▶ **Passage for review**:
※ ※ ※

You can see what physically gets sent across the wire by using a packet sniffer 
such Wireshark. If you are still convinced the problem is on the client side 
please create a _self-contained_ web application I could deploy locally _and_ a 
client side test case that can be used to reproduce the problem against a local 
servlet engine, then re-open the issue and attach both artifacts to it.

Oleg
                
> Incomplete data received from servlet
> -------------------------------------
>
>                 Key: HTTPCLIENT-1170
>                 URL: https://issues.apache.org/jira/browse/HTTPCLIENT-1170
>             Project: HttpComponents HttpClient
>          Issue Type: Bug
>          Components: HttpClient
>    Affects Versions: 4.1.3
>         Environment: java 1.7.0_0, Windows 7 x 64, Apache 7.0.22, connections 
> are made throug http://localhost
>            Reporter: Aniceto Pérez y Madrid
>            Priority: Blocker
>
> Hi
> I have this servlet that generates on the fly a binary response by 
> serializing an object. buf size is about 30 KB. I've been using this code to 
> serve files for a long time. If I access that servlet using any web browser, 
> the received file is OK.
>                       byte[] buf = respObject.stringBinSerialize();
>                       response.setContentLength(buf.length);
>                       response.setContentType("binary/octet-stream");
>                       response.setStatus(HttpServletResponse.SC_OK);
>                       OutputStream out = response.getOutputStream();
>                       out.write(buf);
>                       out.flush();
> Now I have this client code and it doesn't receive the full response.

※ ※ ※

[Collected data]
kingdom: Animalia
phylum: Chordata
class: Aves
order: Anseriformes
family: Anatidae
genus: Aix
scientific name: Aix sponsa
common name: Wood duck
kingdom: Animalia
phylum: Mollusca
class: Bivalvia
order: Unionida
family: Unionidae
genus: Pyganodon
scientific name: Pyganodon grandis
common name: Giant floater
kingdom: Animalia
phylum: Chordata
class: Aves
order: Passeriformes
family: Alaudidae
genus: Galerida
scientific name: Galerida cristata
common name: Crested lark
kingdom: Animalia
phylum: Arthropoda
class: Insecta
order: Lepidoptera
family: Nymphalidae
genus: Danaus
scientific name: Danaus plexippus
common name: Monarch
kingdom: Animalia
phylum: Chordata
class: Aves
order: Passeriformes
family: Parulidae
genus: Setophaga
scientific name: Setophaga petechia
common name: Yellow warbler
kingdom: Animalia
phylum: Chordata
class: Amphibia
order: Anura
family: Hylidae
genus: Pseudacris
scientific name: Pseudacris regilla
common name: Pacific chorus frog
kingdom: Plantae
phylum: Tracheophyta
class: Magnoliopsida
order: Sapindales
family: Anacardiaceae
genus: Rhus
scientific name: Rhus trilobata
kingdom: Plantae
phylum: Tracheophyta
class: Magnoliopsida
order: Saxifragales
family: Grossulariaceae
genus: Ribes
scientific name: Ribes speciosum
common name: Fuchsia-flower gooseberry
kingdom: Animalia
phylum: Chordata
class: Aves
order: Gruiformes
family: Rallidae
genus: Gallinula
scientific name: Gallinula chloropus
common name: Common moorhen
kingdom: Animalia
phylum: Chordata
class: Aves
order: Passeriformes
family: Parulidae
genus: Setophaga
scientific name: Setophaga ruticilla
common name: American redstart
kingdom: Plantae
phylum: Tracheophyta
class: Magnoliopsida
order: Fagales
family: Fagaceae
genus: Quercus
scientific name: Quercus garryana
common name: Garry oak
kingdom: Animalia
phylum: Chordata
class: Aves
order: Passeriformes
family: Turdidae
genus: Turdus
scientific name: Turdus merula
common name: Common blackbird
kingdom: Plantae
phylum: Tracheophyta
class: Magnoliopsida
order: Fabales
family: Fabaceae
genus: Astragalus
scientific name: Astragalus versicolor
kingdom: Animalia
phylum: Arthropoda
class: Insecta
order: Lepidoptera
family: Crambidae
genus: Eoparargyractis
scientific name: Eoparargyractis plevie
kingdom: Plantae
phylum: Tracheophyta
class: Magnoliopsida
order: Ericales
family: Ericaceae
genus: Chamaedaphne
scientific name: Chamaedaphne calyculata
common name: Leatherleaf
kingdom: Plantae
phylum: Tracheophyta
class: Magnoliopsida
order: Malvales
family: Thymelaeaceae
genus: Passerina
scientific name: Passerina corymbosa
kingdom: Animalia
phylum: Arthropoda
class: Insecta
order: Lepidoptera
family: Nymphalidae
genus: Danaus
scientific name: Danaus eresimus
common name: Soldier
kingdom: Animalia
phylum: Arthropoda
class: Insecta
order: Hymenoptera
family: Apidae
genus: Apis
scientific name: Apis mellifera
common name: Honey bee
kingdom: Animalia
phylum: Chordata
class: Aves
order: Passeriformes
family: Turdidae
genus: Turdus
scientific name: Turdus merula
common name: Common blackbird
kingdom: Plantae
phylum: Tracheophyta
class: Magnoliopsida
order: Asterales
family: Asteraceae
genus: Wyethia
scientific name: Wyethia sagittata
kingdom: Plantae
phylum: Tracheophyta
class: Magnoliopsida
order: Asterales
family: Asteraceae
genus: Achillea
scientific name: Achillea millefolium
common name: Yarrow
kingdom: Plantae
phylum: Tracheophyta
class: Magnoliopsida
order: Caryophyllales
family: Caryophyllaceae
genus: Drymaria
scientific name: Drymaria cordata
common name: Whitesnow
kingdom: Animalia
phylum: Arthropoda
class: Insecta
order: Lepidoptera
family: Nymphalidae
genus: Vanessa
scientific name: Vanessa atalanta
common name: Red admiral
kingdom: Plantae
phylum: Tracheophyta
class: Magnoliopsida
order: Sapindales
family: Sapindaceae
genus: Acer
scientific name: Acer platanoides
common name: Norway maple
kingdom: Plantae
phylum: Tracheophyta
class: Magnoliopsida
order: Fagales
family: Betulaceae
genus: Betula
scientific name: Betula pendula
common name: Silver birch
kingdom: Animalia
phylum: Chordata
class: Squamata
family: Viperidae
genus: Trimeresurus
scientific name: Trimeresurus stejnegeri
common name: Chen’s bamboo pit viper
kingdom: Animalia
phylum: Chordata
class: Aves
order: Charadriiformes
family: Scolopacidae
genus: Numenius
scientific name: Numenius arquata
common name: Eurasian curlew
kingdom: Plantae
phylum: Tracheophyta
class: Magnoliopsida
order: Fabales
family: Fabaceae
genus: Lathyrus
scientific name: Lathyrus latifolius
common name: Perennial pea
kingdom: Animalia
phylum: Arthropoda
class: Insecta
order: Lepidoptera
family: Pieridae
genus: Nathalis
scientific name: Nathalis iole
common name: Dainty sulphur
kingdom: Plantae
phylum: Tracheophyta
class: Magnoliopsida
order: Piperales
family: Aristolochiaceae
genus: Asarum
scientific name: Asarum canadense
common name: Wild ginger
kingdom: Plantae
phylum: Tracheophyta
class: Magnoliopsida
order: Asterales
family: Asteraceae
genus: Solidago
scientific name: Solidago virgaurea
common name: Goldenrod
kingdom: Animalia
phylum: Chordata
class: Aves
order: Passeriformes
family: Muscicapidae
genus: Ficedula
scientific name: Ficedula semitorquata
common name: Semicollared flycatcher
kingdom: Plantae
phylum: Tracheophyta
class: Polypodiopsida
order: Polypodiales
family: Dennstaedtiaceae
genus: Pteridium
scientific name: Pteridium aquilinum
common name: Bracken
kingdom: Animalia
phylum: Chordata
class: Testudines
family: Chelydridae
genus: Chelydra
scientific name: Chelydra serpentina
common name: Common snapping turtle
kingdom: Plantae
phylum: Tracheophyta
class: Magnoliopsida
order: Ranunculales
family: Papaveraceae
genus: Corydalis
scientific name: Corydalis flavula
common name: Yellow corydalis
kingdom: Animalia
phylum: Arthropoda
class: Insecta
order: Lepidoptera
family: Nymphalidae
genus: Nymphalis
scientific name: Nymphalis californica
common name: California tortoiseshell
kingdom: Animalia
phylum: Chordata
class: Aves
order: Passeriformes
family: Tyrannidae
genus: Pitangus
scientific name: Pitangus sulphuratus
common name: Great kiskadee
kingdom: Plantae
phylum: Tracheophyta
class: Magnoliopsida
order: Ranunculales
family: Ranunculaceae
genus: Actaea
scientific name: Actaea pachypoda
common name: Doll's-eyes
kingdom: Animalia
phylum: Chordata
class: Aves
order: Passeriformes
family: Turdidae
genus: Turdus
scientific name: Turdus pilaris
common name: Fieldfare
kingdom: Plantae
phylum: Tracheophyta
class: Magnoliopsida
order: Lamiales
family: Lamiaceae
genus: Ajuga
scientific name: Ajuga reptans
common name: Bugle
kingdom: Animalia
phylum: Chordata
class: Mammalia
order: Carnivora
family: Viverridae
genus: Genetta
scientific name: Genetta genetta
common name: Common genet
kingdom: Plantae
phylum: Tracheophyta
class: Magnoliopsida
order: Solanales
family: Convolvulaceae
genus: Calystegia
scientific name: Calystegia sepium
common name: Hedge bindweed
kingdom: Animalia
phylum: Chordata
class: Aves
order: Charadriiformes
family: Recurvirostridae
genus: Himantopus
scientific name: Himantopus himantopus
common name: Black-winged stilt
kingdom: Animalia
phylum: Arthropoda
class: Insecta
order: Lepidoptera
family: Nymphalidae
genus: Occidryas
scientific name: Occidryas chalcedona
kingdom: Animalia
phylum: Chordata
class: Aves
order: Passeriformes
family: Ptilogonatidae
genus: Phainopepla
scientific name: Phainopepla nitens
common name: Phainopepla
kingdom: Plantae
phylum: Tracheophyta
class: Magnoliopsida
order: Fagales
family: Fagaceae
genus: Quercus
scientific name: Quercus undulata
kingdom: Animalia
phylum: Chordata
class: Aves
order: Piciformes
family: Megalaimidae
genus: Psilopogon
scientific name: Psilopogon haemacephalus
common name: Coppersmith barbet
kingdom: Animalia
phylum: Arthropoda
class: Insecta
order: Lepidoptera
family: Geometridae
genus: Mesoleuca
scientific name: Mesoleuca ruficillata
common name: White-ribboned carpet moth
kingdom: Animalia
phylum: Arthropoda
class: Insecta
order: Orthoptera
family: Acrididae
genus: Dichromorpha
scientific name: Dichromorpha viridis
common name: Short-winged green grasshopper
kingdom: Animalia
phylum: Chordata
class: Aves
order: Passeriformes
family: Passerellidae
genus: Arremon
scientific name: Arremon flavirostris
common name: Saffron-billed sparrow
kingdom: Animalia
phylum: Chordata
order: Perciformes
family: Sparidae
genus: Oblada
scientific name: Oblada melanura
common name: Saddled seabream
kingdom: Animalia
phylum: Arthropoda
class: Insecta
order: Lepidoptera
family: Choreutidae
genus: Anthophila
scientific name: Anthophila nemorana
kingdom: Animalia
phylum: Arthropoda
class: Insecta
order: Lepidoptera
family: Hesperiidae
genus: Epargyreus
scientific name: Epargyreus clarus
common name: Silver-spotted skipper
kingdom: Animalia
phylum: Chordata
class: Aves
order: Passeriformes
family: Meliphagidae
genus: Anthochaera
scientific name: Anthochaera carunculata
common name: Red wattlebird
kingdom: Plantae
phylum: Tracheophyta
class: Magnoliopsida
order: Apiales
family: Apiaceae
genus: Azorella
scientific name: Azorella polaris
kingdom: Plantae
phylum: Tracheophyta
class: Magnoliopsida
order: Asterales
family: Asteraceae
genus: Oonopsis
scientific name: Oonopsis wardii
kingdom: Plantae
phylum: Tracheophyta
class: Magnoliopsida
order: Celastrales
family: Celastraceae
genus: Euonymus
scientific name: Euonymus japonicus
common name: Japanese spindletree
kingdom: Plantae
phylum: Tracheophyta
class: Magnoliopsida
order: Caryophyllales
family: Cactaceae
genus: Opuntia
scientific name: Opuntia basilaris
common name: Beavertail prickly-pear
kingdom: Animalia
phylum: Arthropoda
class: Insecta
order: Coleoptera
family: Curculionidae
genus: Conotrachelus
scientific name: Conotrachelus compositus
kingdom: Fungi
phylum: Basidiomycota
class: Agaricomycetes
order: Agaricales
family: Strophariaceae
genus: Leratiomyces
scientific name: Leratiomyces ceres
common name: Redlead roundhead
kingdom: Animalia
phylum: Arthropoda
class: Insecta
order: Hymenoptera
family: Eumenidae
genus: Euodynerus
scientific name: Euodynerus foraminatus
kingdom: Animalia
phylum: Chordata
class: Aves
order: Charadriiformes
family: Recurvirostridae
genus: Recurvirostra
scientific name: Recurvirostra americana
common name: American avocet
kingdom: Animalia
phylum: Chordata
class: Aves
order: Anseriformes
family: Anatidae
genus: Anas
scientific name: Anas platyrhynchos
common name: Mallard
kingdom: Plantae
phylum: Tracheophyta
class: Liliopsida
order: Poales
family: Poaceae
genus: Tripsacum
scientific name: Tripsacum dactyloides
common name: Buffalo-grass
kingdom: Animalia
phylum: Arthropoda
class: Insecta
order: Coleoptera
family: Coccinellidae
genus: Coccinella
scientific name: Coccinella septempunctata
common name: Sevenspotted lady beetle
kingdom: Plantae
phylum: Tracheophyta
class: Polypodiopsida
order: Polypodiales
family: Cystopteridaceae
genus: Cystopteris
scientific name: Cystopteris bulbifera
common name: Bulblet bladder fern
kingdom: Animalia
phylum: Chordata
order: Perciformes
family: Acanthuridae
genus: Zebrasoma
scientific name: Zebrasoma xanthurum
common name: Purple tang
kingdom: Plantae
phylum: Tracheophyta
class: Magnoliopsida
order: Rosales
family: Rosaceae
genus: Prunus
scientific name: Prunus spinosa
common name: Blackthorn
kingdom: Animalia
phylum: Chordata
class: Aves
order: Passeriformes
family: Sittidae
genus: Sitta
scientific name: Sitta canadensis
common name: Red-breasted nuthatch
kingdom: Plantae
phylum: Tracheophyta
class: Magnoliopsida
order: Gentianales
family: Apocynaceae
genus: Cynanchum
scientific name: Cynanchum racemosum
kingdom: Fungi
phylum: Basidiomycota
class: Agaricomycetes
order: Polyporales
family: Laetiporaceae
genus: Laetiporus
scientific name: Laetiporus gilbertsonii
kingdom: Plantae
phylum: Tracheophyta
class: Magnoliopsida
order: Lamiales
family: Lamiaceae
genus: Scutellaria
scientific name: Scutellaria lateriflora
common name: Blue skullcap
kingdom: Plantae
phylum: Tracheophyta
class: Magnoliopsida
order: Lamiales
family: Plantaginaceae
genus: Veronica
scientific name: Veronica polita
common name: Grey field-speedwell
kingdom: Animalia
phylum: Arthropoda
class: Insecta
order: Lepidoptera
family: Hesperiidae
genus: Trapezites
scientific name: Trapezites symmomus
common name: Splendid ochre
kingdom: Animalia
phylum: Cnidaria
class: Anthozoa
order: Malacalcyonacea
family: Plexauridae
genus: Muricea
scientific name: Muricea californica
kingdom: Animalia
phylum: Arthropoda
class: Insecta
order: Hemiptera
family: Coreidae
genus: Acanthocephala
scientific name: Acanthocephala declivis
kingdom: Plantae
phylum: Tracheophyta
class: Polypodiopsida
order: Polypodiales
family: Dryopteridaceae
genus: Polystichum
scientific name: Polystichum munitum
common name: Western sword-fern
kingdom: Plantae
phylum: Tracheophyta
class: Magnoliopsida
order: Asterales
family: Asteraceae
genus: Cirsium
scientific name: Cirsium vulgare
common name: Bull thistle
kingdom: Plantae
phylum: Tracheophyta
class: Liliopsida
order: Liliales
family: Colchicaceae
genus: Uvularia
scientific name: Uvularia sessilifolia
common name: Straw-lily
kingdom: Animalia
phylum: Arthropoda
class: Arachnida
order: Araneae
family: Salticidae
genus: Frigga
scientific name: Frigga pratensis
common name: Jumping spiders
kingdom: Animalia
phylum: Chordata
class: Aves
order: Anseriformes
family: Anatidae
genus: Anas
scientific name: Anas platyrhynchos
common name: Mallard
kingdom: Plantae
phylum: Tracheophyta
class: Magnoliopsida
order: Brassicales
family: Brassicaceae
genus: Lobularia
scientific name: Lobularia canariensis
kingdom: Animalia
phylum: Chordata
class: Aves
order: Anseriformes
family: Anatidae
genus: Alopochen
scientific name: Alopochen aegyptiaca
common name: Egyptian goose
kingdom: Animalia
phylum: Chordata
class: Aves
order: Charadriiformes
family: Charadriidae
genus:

※ ※ ※

▶ **Apply what you read**:
**a.** Answer these questions about the bug report:
(i) Which version of the software is listed as affected?
(ii) What priority is the issue given?
(iii) About how large is buf said to be?
**b.** Output a section of the bug report word for word, starting at the words "You can see" and ending after the words "artifacts to it.".
Answer from the text alone, not from the rows.

▶ **Task-by-task answers**:
**a.**
(i) 4.1.3
(ii) Blocker
(iii) About 30 KB

**b.**
You can see what physically gets sent across the wire by using a packet sniffer 
such Wireshark. If you are still convinced the problem is on the client side 
please create a _self-contained_ web application I could deploy locally _and_ a 
client side test case that can be used to reproduce the problem against a local 
servlet engine, then re-open the issue and attach both artifacts to it.